**TASK GOAL:**
In the material below, repeat only the lines from the one that holds "17: (42, 369)" through the final line, exactly as they stand.

------ INPUT DATA ------

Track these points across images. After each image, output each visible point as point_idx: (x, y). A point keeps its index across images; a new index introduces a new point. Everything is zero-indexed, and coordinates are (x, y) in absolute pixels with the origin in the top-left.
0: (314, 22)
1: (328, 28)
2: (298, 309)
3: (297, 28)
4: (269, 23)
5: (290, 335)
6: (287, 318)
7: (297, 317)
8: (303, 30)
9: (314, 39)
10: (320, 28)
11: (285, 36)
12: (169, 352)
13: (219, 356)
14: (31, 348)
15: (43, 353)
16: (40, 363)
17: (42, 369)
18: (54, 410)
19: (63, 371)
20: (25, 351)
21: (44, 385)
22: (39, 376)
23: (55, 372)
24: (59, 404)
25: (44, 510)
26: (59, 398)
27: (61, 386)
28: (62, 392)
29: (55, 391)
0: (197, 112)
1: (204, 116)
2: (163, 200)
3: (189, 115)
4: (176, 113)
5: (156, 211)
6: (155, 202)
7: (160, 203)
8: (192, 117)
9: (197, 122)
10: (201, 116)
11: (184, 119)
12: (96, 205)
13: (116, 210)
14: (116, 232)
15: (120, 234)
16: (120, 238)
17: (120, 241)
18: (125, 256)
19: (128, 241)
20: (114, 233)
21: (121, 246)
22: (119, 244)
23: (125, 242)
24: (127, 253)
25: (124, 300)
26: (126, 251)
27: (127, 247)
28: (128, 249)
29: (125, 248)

------

**TASK RESPONSE:**
17: (42, 369)
18: (54, 410)
19: (63, 371)
20: (25, 351)
21: (44, 385)
22: (39, 376)
23: (55, 372)
24: (59, 404)
25: (44, 510)
26: (59, 398)
27: (61, 386)
28: (62, 392)
29: (55, 391)
0: (197, 112)
1: (204, 116)
2: (163, 200)
3: (189, 115)
4: (176, 113)
5: (156, 211)
6: (155, 202)
7: (160, 203)
8: (192, 117)
9: (197, 122)
10: (201, 116)
11: (184, 119)
12: (96, 205)
13: (116, 210)
14: (116, 232)
15: (120, 234)
16: (120, 238)
17: (120, 241)
18: (125, 256)
19: (128, 241)
20: (114, 233)
21: (121, 246)
22: (119, 244)
23: (125, 242)
24: (127, 253)
25: (124, 300)
26: (126, 251)
27: (127, 247)
28: (128, 249)
29: (125, 248)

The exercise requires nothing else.